Councilman Stephen Barr said as a new council member he would not feel comfortable overturning the decision either.
“I have received a whole ton of information from citizens both for and against it,” Barr said. “I know … how difficult that decision was based on the facts that were presented.”
The petition was initiated by Littleton residents Linda Knufinke, Holly Shilliday and John Marchetti.
Knufinke told BusinessDen Wednesday the maximum building heights are one thing that concerns her, but most troubling is that she doesn’t think the area can handle 2,000 units, which could equate to 4,000 people.
She said the city’s lack of an affordable housing policy prevented them from requiring any units be income-restricted.
“We don’t have any parking plans yet from the developer, and affordable housing is an issue,” Knufinke said. “I think the group itself has a lot of concerns. One of the things I’m personally interested in are (the plans to) reduce the commercial space. The city depends on revenue from the commercial space.”
Marchetti said other properties in the area have built fewer residences on larger pieces of land.
“It just seemed they were able to get it pushed through council really easily, and people are getting tired of that,” Marchetti said. “They said it wouldn’t affect the intersection at Mineral and Santa Fe, but everyone I talked to said ‘right,’ sarcastically.”
Many people who spoke at the November hearing brought up traffic issues that could be related to the development.
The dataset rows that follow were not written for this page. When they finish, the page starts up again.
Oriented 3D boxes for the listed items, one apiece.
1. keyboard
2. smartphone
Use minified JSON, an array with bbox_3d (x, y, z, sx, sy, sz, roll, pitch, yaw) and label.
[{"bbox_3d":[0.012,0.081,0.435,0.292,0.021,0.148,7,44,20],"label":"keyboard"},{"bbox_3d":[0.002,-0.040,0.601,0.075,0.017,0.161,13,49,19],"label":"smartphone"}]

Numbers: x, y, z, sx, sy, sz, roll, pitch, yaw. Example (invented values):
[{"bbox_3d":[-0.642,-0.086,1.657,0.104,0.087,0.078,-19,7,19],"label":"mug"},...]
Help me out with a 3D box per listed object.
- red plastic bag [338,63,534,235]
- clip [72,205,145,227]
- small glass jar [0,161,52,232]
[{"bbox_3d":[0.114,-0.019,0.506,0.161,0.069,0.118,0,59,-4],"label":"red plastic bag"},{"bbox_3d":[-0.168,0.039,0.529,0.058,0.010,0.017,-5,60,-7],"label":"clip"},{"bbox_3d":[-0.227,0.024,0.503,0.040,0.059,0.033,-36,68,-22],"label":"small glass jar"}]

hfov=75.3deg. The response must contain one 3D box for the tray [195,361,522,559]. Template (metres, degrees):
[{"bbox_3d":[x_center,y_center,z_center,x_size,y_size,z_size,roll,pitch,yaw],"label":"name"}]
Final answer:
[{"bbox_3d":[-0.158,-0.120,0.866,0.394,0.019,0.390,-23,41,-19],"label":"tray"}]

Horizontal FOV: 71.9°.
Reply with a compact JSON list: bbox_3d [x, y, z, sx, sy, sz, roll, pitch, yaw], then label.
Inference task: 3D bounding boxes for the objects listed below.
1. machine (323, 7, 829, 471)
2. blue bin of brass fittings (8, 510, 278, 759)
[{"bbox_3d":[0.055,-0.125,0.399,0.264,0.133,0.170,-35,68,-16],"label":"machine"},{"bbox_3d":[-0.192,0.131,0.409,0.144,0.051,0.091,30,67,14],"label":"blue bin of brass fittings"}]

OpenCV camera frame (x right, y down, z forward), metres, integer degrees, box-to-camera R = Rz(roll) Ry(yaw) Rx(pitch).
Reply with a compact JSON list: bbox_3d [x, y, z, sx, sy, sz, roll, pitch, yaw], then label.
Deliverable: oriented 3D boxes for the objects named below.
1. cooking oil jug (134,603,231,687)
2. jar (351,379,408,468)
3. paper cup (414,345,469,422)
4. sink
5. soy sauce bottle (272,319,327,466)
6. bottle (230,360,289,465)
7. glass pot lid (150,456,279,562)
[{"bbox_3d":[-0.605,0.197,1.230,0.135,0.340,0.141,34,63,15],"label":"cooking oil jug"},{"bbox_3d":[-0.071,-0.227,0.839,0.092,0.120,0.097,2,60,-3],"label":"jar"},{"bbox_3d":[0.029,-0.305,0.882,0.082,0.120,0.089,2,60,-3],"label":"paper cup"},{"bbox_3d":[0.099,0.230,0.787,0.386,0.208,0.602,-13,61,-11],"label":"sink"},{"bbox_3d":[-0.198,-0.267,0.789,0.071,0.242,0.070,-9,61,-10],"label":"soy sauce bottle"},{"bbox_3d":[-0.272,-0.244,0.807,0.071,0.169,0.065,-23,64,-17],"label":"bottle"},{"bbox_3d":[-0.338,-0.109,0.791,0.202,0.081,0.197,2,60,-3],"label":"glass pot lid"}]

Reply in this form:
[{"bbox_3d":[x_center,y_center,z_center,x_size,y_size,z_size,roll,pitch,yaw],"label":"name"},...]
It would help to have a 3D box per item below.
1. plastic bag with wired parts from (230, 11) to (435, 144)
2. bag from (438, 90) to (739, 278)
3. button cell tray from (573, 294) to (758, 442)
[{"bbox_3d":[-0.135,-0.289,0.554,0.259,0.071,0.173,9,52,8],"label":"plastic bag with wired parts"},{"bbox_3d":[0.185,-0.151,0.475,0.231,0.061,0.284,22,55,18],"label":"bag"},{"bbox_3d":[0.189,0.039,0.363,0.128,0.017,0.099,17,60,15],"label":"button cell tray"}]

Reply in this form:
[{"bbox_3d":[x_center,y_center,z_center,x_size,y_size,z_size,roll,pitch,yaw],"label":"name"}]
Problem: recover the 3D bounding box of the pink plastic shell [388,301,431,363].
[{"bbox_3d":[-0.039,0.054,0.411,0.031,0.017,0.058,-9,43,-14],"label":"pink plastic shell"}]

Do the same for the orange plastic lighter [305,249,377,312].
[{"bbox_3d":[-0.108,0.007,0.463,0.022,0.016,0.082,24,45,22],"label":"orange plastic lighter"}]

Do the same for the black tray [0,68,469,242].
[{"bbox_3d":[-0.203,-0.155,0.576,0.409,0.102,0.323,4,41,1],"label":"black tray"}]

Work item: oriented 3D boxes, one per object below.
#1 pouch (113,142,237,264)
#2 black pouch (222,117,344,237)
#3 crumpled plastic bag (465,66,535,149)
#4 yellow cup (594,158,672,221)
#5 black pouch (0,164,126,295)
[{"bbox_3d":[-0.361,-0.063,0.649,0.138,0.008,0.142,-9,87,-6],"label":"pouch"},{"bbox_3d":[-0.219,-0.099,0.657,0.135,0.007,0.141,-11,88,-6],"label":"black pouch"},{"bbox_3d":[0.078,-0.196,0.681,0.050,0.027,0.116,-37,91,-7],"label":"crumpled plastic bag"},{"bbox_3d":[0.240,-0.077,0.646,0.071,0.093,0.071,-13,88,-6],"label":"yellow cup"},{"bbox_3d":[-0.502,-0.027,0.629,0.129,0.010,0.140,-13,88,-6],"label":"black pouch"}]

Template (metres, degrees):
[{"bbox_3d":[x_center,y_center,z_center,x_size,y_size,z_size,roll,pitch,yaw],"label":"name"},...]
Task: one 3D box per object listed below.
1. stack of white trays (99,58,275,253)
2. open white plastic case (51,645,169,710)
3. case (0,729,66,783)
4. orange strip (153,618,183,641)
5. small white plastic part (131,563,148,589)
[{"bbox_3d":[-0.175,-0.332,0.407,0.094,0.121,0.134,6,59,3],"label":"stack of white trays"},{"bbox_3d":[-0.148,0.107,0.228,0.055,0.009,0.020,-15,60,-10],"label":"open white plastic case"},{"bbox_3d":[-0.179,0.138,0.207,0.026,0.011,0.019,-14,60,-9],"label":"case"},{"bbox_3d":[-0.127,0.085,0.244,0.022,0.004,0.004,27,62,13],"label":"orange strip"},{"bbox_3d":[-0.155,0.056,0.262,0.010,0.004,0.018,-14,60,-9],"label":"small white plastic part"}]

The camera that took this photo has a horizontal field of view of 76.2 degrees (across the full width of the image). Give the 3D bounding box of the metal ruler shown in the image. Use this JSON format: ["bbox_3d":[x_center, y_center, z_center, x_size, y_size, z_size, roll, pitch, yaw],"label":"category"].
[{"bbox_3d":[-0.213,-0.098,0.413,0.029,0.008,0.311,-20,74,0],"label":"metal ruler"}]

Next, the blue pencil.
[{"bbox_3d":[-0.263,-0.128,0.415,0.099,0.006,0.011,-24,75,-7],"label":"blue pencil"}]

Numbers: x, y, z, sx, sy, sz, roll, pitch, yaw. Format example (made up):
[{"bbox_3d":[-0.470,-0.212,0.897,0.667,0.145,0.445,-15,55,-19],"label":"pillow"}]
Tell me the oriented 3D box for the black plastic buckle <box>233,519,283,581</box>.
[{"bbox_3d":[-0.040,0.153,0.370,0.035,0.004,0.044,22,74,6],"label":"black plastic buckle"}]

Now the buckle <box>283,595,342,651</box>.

As recently as 2007, the mall generated sales tax revenue for Littleton in excess of $2.5 million annually, according to materials prepared by city staff. But that figure trended downward before plunging to just over $1.5 million in 2020 during the pandemic.
The city estimated that redeveloping the property would increase annual sales tax revenue to $2.3 million, saying nearby residences would bring in high-quality tenants and increase sales per square foot.
If the property is not redeveloped, city staff estimated the annual revenue would continue to decline to about $900,000.
Tenants at Aspen Grove include Williams Sonoma, Ulta, Pier 1 and Alamo Drafthouse Cinema.